Treatment.—In the treatment of acute nephritis the first consideration is the removal of the cause. Acrid or diuretic plants in the feed must be removed, and what of this kind is present in the stomach or bowels may be cleared away by a moderate dose of castor or olive oil; extensive surfaces of inflammation that have been blistered by Spanish flies must be washed clean with soapsuds; sprains of the back or loins must be treated by soothing fomentations or poultices or by a fresh sheepskin with its fleshy side applied on the loins, and the patient must be kept in a narrow stall in which it can not turn even its head. The patient must be kept in a warm, dry building, so that the skin may be kept active rather than the kidneys. Warm blanketing is equally important, or even mustard poultices over the loins will be useful. Blisters of Spanish flies, turpentine, or other agent which may be absorbed and irritate the kidneys must be avoided. The active fever may be checked by 15 drops tincture of aconite every four hours or by one-third ounce of acetanilid.
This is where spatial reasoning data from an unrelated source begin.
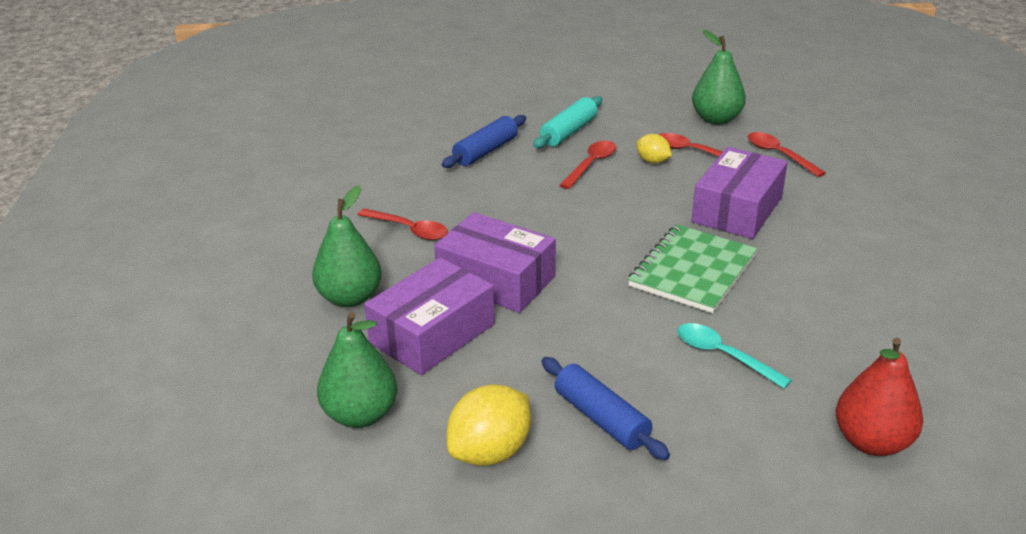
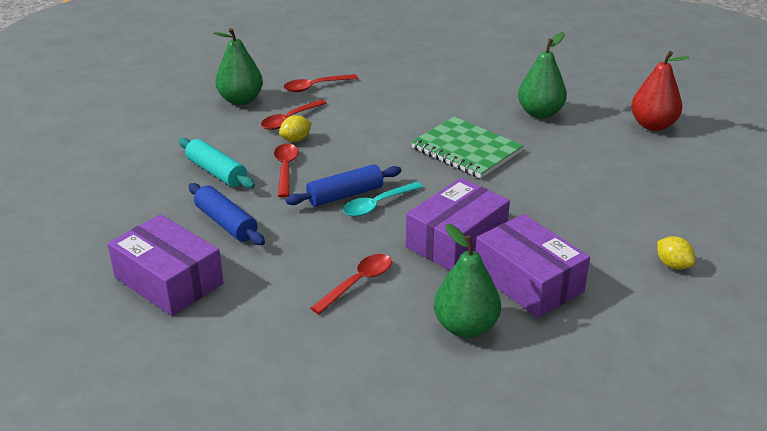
camera: 80 degrees left, 0 degrees up
(360, 415) = (634, 327): green pear -> green pear (540, 113)
(490, 452) = (673, 265): yellow lemon -> yellow lemon, size x0.56
(591, 164) = (285, 169): red spoon -> red spoon turned 45 degrees clockwise
(601, 418) = (635, 213): blue rolling pin -> blue rolling pin (345, 195)
(723, 355) = (568, 156): turquoise spoon -> turquoise spoon (377, 205)
(737, 209) = (388, 118): purple box -> purple box (168, 280)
If pain is very acute, 1 ounce of laudanum or 2 drams of solid extract of belladonna will serve to relieve. When the severity of the disease has passed, a course of tonics (quinin, 2 drams, or gentian powder, 4 drams, daily) may be given. Diuretics, too, may be given cautiously at this advanced stage to relieve dropsy and give tone to the kidneys and general system (oil of turpentine, 2 teaspoonfuls; bicarbonate of soda, 1 teaspoonful, repeated twice a day). Pure water is essential, and it should not be given chilled; warm drinks are preferable.
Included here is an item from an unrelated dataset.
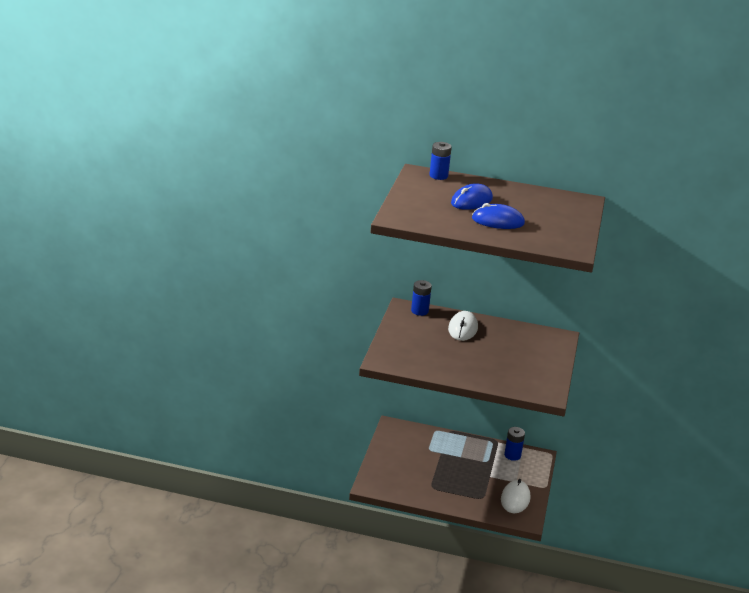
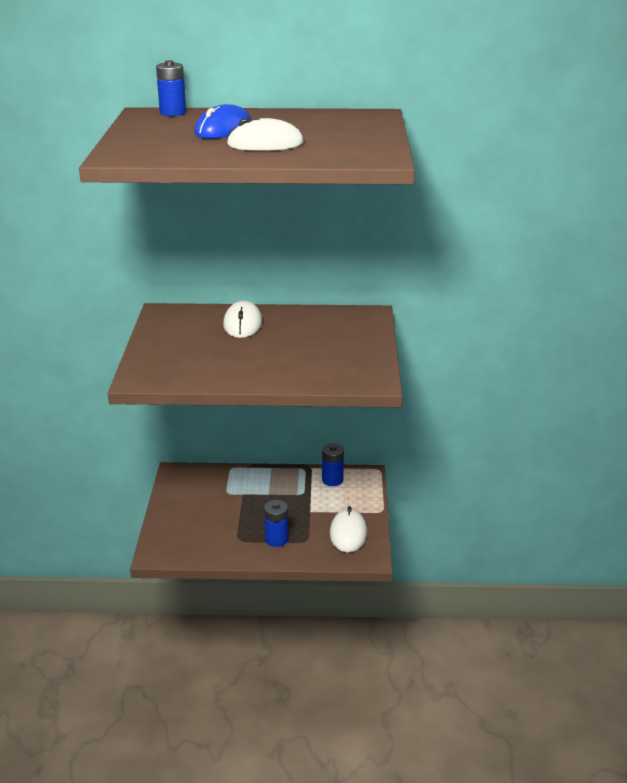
camera: 10 degrees left, 0 degrees up
(419, 311) = (182, 313): blue battery -> blue battery (276, 539)
(498, 221) = (265, 144): blue mouse -> white mouse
In the chronic forms of kidney inflammation the same protection against cold and similar general treatment are demanded. Tonics, however, are important to improve the general health (phosphate of iron, 2 drams; powdered nux vomica, 20 grains; powdered gentian root, 4 drams, daily). In some instances the mineral acids (nitric acid, 60 drops, or nitrohydrochloric acid, 60 drops, daily) may be used with the bitters. Mustard applied to the loins in the form of a thin pulp made with water and covered for an hour with paper or other impervious envelope, or water hotter than the hand can bear, or cupping, may be resorted to as a counterirritant. In cupping, shave the loins, smear them with lard, then take a narrow-mouthed glass, expand the air within by smearing its interior with a few drops of alcohol, setting it on fire and instantly pressing the mouth of the vessel to the oiled portion of the skin. As the air within the vessel cools it contracts, tending to form a partial vacuum, and the skin, charged with blood, is strongly drawn up within it. Several of these being applied at once, a strong derivation from the affected kidneys is obtained. In no case of inflamed or irritable kidney should Spanish flies or oil of turpentine be used upon the skin.

PARASITES OF THE KIDNEY.

As the kidney is the visual channel by which the bacteria leave the system, this organ is liable to be implicated when microphytes exist in the blood, and congestions and blood extravasions are produced. In anthrax, southern cattle fever (Texas fever), and other such affections bloody urine is the consequence. Of the larger parasites attacking the kidney may be specially named the cystic form of the echinococcus tapeworm of the dog, the cystic form of the unarmed or beef tapeworm of man, the diving bladderworm—the cystic form of the marginate tapeworm of the dog, and the giant strongyle— the largest of the roundworms. These give rise to general symptoms of kidney disease, but the true source of the trouble is likely to be detected only if the heads or hooklets of the tapeworm or the eggs of the roundworm are found on microscopical examination of the urine.